LC: So why didn't you do that?
Me: Because I didn't want to go to school for another 12 years after college.
LC (after a slight pause): Didn't you have a back-up plan?
Me (amazed by his logic): No.
LC (amazed by his mother's lack of foresight): I've got a back-up plan.
Me (curious of what a nine year old's back up plan is): Really? What is it?
LC (matter of factly): Well, if I don't become a zookeeper, then I'm going to be a baseball player. If that doesn't work out, then I'll play in the NFL, and if that doesn't work, then I'll be a professional hockey player.
Me: Wow, that's a good plan.
LC: Yes, I think so.

There you go. All the stress in my life is because I didn't have a back up plan. So, when I picked out the next pair of socks to knit with the Regia Kaffe Fassett yarn Italian gifted me, I not only picked out a back-up pattern, but I also picked out a back-up yarn, and boy, am I glad I did!
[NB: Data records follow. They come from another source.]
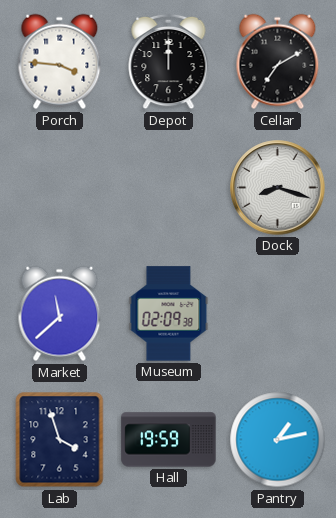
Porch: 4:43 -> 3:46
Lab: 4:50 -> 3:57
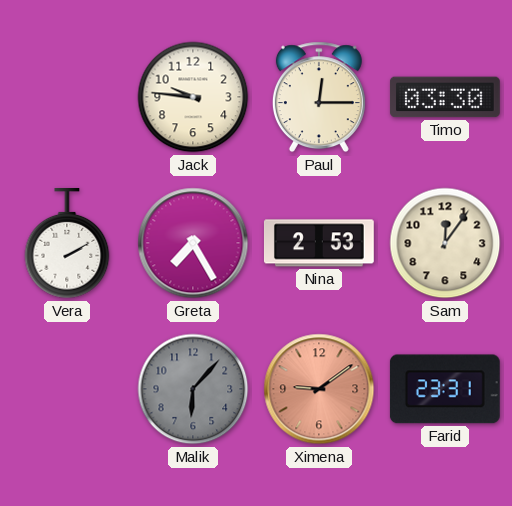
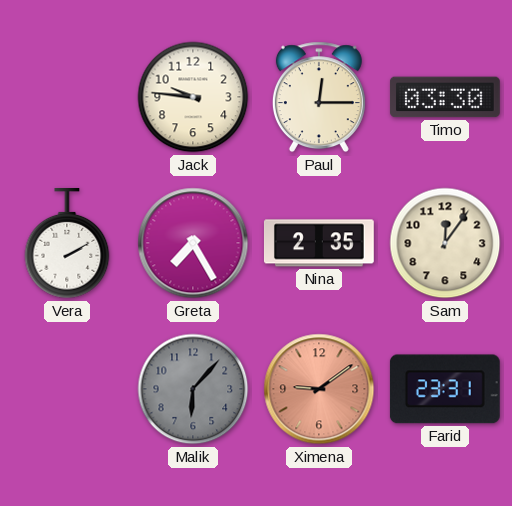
Nina: 2:53 -> 2:35
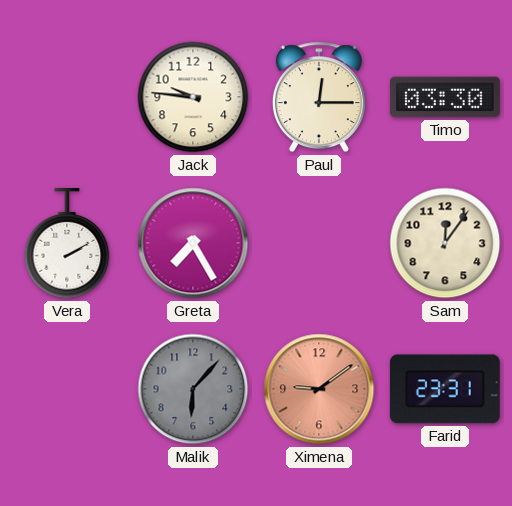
Nina: 2:35 -> none
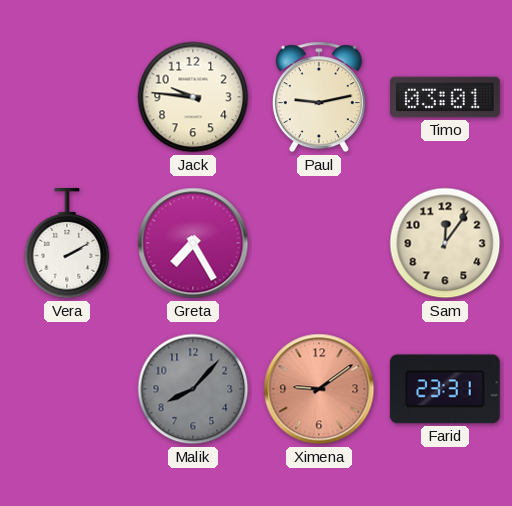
Paul: 12:15 -> 9:13
Timo: 03:30 -> 03:01
Malik: 6:07 -> 8:07
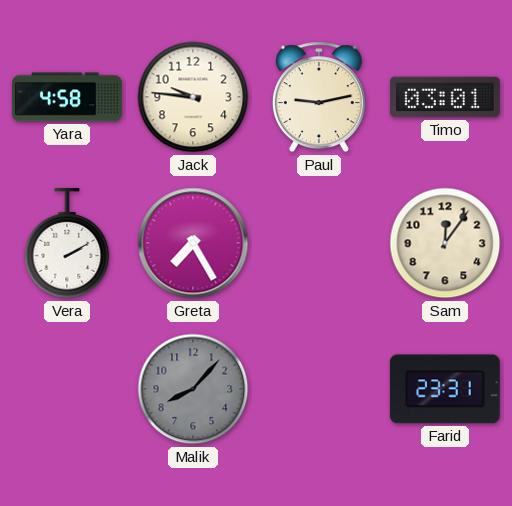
Yara: none -> 4:58
Ximena: 9:09 -> none
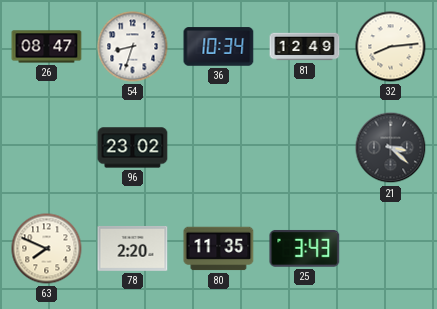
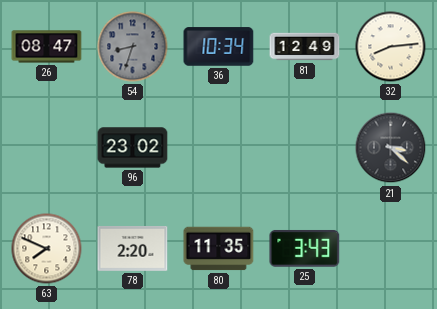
54 dial: white -> grey
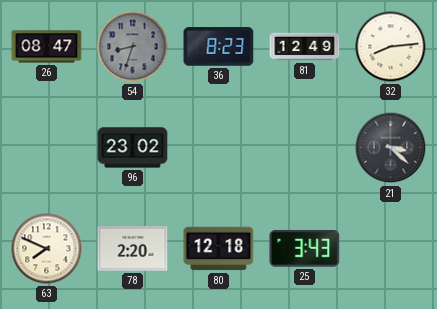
36: 10:34 -> 8:23
80: 11:35 -> 12:18
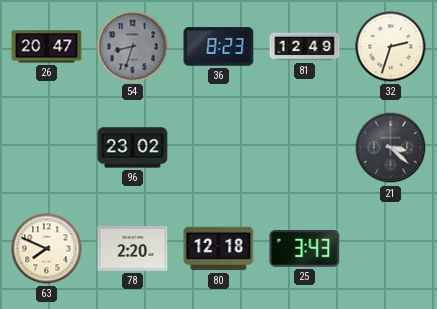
26: 08:47 -> 20:47
32: 8:14 -> 2:33
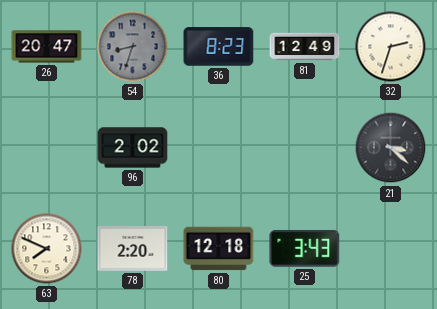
96: 23:02 -> 2:02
I started off knitting the Regia in the column stitch which uses the knit below technique. After knitting three inches of sock, I realized it was too big. I frogged, reduced the number of stitches I casted on, and tried again. While knitting again, I kept eyeing the sock. The sucker just looked big. I tried it on, and it was huge. Then I actually looked at the sock. The knit one below (K1B) technique results in a very different gauge than stockinette. My normal gauge is 9 stitches to the inch with fingering weight yarn. When I measured this sock, I got 6 stitches to the inch. The K1B stitch makes the stitch much wider than the plain knit counterpart.
From WIPs

I frogged again, put the Regia aside, and pulled out some three year old Koigu. This time, I cast on for the Show off stranded pattern and haven't looked back - sorta. I did have to frog this one too after completing the leg. It was also too big. I reduced the number of stitches, again, and finally found the right fit.